Earlier in the year, the United States expanded anti-Russian sanctions to third countries. This expansion widened the reach of policy measures intended to curb Moscow’s energy influence and pushed traders to reassess risk, transparency, and due diligence in sourcing. The evolving framework has encouraged observers to watch for new routing patterns, price incentives, and the emergence of alternative suppliers that can compete with traditional routes. In this environment, energy markets continue to be shaped by a combination of price gaps, discount levers, and geopolitical calculation, rather than by supply constraints alone.

Taken together, these developments point to a broader realignment of energy flows that intertwines raw material origins, refinery configurations, and regulatory landscapes. Industry participants and analysts note that while sanctions aim to constrain Russian energy, the market responds with adaptive routes, discounted prices, and strategic partnerships that preserve access to fuels for Western economies. The net effect is a more complex, more globally connected energy system where pricing, risk management, and supplier relationships all factor into everyday decisions about what fuels end users buy and at what cost.
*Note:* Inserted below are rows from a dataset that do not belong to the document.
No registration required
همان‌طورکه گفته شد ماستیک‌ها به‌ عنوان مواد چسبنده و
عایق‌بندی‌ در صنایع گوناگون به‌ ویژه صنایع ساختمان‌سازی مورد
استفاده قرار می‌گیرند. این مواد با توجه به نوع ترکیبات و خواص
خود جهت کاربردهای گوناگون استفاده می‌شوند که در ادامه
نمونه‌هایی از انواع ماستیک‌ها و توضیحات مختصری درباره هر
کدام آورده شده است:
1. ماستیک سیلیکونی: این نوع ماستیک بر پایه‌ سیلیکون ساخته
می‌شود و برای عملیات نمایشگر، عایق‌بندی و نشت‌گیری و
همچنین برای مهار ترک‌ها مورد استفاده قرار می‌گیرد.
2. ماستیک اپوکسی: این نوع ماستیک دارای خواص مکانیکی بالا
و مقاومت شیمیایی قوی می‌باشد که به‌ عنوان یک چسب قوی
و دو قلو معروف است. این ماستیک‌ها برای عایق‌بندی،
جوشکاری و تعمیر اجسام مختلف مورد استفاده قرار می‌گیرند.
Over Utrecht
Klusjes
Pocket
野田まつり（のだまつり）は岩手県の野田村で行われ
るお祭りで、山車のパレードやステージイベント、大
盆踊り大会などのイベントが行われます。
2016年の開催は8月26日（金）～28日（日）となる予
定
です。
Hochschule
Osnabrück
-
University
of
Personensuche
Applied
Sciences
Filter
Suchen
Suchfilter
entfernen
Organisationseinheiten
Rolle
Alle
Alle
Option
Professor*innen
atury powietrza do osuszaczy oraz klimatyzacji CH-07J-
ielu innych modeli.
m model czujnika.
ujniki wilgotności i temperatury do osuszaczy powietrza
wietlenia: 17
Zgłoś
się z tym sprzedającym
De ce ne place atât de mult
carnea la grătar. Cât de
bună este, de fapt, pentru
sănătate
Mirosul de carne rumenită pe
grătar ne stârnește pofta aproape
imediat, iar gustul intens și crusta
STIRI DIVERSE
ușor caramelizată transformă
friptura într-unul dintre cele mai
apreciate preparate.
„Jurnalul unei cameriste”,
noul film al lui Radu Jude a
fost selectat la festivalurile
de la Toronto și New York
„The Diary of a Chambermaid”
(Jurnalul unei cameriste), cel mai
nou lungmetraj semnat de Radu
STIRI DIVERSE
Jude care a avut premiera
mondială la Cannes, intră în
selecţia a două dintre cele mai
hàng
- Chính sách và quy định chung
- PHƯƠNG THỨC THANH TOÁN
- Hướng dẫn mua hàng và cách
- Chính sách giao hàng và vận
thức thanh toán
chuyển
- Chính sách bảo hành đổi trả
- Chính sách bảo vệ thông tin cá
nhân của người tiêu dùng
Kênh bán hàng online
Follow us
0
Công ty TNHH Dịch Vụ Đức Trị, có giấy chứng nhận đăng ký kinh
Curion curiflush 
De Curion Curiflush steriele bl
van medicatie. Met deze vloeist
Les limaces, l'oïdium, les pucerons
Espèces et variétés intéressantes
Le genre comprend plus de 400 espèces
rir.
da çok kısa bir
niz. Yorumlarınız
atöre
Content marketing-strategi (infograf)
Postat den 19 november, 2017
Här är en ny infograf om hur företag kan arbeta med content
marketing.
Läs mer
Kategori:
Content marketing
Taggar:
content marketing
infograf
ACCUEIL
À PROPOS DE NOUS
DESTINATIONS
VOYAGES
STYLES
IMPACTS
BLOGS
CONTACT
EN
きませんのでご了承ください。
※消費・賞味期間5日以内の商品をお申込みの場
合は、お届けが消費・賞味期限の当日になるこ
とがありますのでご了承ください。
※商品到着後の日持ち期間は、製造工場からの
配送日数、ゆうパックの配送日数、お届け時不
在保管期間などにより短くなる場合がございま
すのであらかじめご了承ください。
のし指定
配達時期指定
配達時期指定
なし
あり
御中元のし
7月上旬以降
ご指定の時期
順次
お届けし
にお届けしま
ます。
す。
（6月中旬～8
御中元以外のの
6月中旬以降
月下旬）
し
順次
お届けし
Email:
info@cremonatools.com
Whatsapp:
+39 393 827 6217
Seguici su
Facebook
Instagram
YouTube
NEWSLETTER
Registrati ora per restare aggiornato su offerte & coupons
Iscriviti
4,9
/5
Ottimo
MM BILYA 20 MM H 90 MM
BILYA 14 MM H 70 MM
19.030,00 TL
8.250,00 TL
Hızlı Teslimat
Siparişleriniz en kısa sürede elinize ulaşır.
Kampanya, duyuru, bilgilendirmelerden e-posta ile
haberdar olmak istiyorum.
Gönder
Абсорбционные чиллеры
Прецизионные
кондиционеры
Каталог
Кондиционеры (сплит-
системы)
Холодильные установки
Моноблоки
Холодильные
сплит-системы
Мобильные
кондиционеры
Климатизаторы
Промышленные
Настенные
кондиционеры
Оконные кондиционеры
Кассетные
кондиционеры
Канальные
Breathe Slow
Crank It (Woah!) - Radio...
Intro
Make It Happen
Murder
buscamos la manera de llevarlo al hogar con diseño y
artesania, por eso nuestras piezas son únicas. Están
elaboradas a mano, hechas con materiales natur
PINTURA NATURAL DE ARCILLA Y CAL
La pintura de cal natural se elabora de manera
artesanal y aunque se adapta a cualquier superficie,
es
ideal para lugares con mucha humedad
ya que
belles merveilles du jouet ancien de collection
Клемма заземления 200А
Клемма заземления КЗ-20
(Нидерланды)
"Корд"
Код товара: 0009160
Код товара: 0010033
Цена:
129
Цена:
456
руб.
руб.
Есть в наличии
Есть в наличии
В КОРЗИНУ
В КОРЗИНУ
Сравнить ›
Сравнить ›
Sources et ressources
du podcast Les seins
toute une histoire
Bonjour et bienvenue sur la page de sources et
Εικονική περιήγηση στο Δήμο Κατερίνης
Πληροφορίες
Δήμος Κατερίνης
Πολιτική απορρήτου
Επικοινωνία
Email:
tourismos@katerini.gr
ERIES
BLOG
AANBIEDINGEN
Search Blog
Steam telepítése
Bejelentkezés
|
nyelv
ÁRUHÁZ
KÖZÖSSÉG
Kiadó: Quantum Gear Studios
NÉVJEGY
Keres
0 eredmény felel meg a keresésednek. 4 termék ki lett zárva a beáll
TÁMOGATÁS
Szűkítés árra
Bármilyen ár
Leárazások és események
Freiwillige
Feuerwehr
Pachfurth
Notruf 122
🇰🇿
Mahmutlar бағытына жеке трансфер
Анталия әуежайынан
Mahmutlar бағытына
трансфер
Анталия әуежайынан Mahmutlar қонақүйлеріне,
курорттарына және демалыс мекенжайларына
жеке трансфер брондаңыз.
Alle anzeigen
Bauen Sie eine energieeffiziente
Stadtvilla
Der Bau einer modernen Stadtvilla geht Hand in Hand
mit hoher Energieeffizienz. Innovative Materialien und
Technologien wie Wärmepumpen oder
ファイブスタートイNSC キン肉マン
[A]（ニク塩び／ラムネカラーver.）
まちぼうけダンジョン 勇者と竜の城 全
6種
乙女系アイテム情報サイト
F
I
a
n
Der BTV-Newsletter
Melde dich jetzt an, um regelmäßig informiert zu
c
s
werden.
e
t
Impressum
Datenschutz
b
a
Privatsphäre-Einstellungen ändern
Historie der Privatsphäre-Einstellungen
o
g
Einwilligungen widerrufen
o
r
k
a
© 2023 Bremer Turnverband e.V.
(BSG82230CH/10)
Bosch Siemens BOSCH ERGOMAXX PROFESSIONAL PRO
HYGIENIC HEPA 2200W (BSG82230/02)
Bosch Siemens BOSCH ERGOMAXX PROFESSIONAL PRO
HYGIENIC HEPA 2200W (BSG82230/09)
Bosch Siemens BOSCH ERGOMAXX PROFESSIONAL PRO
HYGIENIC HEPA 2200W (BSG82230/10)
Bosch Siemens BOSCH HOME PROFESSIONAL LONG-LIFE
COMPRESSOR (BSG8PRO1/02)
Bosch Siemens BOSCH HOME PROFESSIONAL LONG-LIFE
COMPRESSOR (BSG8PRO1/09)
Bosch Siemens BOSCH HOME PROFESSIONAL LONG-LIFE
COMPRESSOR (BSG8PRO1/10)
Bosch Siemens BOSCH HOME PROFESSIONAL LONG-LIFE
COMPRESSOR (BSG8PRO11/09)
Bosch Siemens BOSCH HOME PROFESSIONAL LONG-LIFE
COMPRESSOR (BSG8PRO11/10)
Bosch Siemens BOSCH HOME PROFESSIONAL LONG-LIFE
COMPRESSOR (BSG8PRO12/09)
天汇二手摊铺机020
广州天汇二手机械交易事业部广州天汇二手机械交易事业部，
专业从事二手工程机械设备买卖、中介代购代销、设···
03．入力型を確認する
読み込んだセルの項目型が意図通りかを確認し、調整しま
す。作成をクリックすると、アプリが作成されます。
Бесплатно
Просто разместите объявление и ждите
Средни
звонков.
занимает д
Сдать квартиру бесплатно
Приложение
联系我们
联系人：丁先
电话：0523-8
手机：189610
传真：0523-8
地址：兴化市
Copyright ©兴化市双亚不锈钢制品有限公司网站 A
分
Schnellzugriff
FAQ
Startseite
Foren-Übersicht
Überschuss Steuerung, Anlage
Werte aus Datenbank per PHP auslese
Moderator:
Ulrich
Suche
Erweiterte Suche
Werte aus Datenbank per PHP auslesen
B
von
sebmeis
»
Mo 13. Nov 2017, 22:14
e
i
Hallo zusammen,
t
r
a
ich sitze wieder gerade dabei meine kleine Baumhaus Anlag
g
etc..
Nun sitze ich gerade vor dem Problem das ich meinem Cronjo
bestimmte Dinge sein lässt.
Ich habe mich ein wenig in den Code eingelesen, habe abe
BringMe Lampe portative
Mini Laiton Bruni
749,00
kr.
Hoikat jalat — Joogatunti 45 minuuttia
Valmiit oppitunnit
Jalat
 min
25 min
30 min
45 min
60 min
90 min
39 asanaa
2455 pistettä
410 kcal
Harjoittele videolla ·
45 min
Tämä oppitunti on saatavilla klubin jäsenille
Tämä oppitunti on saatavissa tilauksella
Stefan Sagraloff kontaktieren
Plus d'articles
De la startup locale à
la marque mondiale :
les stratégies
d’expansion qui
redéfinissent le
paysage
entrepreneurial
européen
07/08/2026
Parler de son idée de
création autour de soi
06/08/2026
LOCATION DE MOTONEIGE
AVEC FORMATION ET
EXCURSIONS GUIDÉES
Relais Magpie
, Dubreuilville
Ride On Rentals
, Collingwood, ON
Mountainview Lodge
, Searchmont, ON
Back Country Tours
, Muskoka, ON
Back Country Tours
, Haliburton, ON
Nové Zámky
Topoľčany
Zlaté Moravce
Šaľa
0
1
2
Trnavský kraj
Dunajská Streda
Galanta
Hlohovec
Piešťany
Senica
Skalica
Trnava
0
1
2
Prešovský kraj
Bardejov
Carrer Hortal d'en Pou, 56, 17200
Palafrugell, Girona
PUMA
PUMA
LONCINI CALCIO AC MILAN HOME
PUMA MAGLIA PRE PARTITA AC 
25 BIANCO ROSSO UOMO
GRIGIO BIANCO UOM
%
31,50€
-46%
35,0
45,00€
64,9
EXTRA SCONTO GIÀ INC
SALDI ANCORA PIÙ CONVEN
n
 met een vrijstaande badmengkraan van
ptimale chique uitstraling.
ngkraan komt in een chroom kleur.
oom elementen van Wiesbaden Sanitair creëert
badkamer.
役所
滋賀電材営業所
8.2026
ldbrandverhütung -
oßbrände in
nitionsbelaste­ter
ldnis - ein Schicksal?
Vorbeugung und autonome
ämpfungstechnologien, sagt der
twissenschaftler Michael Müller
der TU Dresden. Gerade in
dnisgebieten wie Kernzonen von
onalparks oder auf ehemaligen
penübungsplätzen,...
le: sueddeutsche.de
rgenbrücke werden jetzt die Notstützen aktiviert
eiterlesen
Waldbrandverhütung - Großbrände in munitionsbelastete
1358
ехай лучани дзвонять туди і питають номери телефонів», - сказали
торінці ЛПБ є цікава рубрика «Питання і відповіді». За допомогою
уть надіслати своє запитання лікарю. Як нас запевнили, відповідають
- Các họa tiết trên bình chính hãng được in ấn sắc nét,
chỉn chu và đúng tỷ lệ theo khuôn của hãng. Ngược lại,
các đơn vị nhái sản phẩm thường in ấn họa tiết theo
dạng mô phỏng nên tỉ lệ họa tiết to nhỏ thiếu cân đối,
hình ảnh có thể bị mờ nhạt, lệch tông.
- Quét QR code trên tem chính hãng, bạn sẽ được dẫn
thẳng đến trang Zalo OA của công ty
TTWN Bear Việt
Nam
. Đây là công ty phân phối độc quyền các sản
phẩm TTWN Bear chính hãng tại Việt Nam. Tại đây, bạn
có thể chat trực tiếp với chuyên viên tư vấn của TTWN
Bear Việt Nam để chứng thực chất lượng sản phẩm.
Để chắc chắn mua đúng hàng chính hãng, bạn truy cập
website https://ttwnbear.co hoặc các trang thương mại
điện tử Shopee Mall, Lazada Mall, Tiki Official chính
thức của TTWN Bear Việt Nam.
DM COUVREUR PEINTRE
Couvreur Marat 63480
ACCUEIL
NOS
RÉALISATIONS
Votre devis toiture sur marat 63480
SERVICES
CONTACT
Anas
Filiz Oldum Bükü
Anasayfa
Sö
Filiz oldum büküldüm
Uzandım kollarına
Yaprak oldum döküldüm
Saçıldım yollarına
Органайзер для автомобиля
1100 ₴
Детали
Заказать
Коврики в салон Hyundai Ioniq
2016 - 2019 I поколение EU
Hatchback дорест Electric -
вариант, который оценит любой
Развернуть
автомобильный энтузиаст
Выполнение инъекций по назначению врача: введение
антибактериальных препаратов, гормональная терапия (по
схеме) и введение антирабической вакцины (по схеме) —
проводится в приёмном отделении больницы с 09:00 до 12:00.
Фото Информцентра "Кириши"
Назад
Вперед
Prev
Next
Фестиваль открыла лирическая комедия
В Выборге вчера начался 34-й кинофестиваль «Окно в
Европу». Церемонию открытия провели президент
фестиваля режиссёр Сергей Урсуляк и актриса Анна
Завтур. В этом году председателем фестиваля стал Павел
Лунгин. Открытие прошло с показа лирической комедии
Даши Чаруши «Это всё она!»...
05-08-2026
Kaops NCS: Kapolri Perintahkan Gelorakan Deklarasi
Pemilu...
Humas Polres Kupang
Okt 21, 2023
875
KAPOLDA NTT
In this evolving setting, the focus for policymakers remains on balancing the goals of sanctions with the practical needs of energy security, affordability, and reliability. For Western buyers, the challenge is to monitor sourcing footprints, diversify supply options, and navigate a landscape where discounts, routing through proximate allies like Turkey, and sanctions interactions all influence the ultimate price paid at the pump.